• [Görev Yönergesi] Gözaltı süresine ilişkin metinde "Bu hükme göre, gözaltı süresi dolduğu için" sözleriyle başlayan paragrafı, temel bilgilerini koruyarak daha kısa biçimde yeniden yazın.

• [Belge Bölümü]

#####

Şüpheli yakalandı, gözaltına alındıktan sonra serbest bırakıldı, ardından yeni delil ortaya çıktığından bahisle tekrar yakalandı, bu durumda gözaltı süresi tekrar başlar mı?
Cevap: Ceza Muhakemesi Kanunu m.91’de gözaltı tedbiri düzenlenmiştir. Gözaltına alma; yakalama tedbirinden sonra uygulanan temelde cumhuriyet savcısına ve istisnai olarak kolluğa tanınmış, kişiyi özgürlüğünden geçici olarak yoksun kılan bir ceza yargılaması tedbiridir.
CMK m.91/6’ya göre;“Gözaltı süresinin dolması veya sulh ceza hakiminin kararı üzerine serbest bırakılan kişi hakkında yakalamaya neden olan fiille ilgili yeni ve yeterli delil elde edilmedikçe ve cumhuriyet savcısının kararı olmadıkça bir daha aynı nedenle yakalama işlemi uygulanamaz”.
Bu hükme göre, gözaltı süresi dolduğu için veya sulh ceza hakimliğinin kararı üzerine serbest bırakılan kişi hakkında yakalamaya sebep olan fiile ilgili “yeni ve yeterli delil” elde edilmedikçe ve soruşturmayı yöneten cumhuriyet savcısının kararı olmadıkça bir daha aynı nedenle yakalama tedbiri tatbik edilemez. Aynı fiille ilgili yeni ve yeterli delile ulaşıldığında, cumhuriyet savcısının aynı eylemden dolayı aynı kişi ile ilgili yakalama kararı (emri) verebileceği dikkate alındığında, bu andan itibaren şüpheli hakkında ilk bitmiş veya sonlandırılmış gözaltı süresi hesaba katılmayacak ve yakalama tedbiri sonrasında yeni gözaltı süresi tatbik edilecektir.
Cumhuriyet savcısının CMK m.91/6 uyarınca verdiği yakalama emri otomatik olarak gözaltına almayı kapsar mı? Kanaatimizce kapsamaz, bunun için de cumhuriyet savcısı tarafından CMK m.91/1’e uygun düşecek şekilde şüphelinin gözaltına alınmasına karar verilmelidir.

#####

• [Mevcut Veriler]
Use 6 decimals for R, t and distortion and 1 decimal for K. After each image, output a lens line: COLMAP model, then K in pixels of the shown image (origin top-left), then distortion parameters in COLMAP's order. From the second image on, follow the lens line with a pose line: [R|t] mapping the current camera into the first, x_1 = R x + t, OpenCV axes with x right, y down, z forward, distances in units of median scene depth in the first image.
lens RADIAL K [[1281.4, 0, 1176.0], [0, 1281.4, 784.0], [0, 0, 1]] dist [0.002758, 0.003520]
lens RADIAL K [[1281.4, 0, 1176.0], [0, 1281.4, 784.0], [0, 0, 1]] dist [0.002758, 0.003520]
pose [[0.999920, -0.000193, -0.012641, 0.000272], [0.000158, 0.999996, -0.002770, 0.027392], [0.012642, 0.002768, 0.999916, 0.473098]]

#####

• [Tamamlanmış Alıştırma]
Gözaltı süresi dolduğu için ya da sulh ceza hakimliğinin kararıyla serbest bırakılan kişi, iki koşul gerçekleşmedikçe aynı nedenle yeniden yakalanamaz:
- yakalamaya yol açan fiille ilgili yeni ve yeterli delil elde edilmiş olmalıdır,
- soruşturmayı yöneten cumhuriyet savcısı bu yönde karar vermiş olmalıdır.

Bu koşullar sağlanınca savcı, aynı kişi hakkında aynı fiil için yakalama emri verebilir. Bu durumda önceki gözaltı süresi hesaba katılmaz ve yakalamanın ardından yeni bir gözaltı süresi uygulanır.